In June 2014, Wielgus released a public apology since USA Swimming's sexual abuse scandal came to light four years earlier.
Wielgus had been criticised for allegedly turning a blind eye to the scandal within USA Swimming with an online petition set-up to bring about his removal.
Wielgus apologised for his actions in the four years since he claimed in a television interview that he did not owe the sexual abuse victims an apology.
USA Swimming are among the national bodies in the country facing lawsuits, with USA Gymnastics and the United States Tennis Association (USTA) also accused of failures to act on abuse.

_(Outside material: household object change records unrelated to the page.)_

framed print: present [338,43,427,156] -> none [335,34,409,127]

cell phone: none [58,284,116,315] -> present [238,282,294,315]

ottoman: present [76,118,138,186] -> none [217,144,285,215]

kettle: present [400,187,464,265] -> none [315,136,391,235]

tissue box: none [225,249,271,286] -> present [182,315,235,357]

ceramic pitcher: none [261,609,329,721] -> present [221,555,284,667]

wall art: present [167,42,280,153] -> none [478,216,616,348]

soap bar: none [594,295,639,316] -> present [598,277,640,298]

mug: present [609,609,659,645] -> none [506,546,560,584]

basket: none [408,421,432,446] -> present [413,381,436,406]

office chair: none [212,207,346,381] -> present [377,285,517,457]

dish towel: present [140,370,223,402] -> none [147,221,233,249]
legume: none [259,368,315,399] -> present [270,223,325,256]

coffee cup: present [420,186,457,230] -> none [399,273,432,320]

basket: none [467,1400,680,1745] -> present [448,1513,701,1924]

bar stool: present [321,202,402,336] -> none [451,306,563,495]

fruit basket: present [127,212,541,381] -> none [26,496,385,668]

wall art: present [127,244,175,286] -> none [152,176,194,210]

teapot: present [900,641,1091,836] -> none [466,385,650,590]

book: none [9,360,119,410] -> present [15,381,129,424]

USA Gymnastics is facing a lawsuit from gymnasts who were sexually abused by disgraced former doctor Larry Nasser.
Nasser was given an effective life sentence by a Michigan court in 2018 for sexually abusing dozens of young female gymnasts and is additionally serving a 60-year jail term for a federal child pornography conviction.
The USTA is facing a lawsuit for failing to stop a coach from abusing young players.
Last month it was reported that USA Hockey President Jim Smith is under investigation by the US Center for SafeSport regarding his handling of allegations of sexual misconduct and abuse by a youth coach.